Input data:
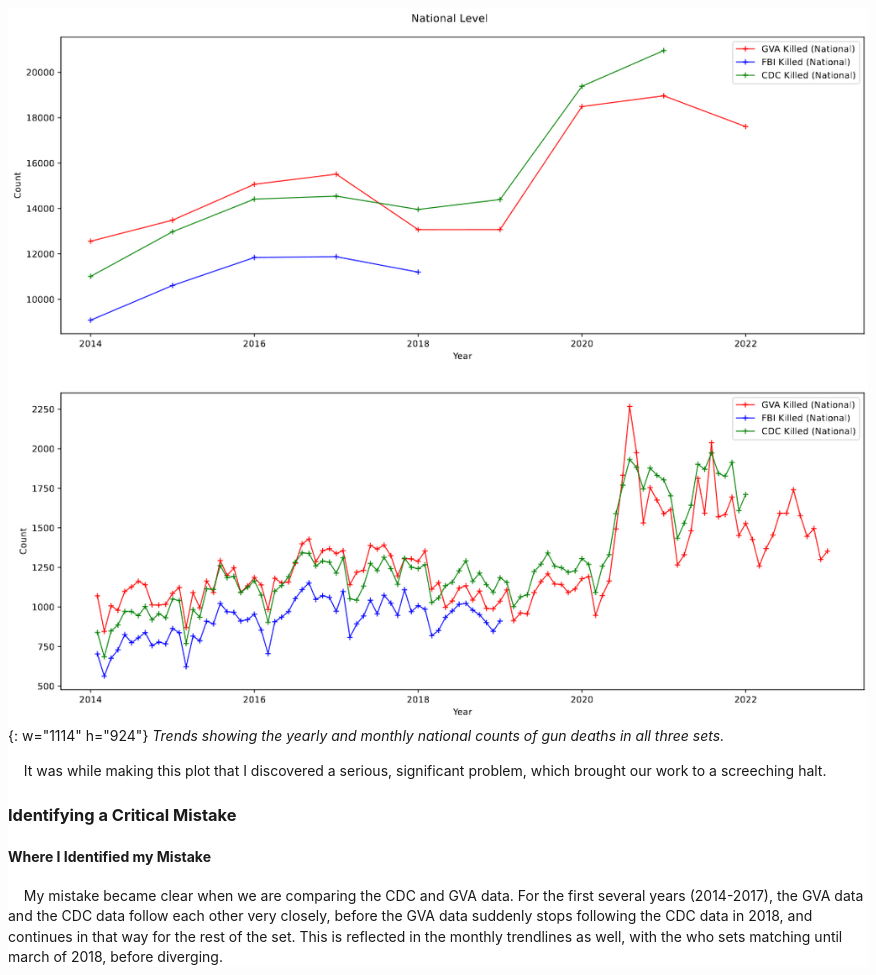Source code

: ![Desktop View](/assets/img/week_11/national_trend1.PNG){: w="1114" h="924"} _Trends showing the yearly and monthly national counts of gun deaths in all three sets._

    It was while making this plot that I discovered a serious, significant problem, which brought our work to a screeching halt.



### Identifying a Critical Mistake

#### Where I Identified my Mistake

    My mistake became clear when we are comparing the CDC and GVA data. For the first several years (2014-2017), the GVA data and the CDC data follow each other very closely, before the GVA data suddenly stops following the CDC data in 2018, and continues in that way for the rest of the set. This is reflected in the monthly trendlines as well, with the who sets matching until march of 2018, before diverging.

Exercise requirements: Copy the lines from the entries above in which the word "monthly" appears.

Answer space:
: ![Desktop View](/assets/img/week_11/national_trend1.PNG){: w="1114" h="924"} _Trends showing the yearly and monthly national counts of gun deaths in all three sets._
    My mistake became clear when we are comparing the CDC and GVA data. For the first several years (2014-2017), the GVA data and the CDC data follow each other very closely, before the GVA data suddenly stops following the CDC data in 2018, and continues in that way for the rest of the set. This is reflected in the monthly trendlines as well, with the who sets matching until march of 2018, before diverging.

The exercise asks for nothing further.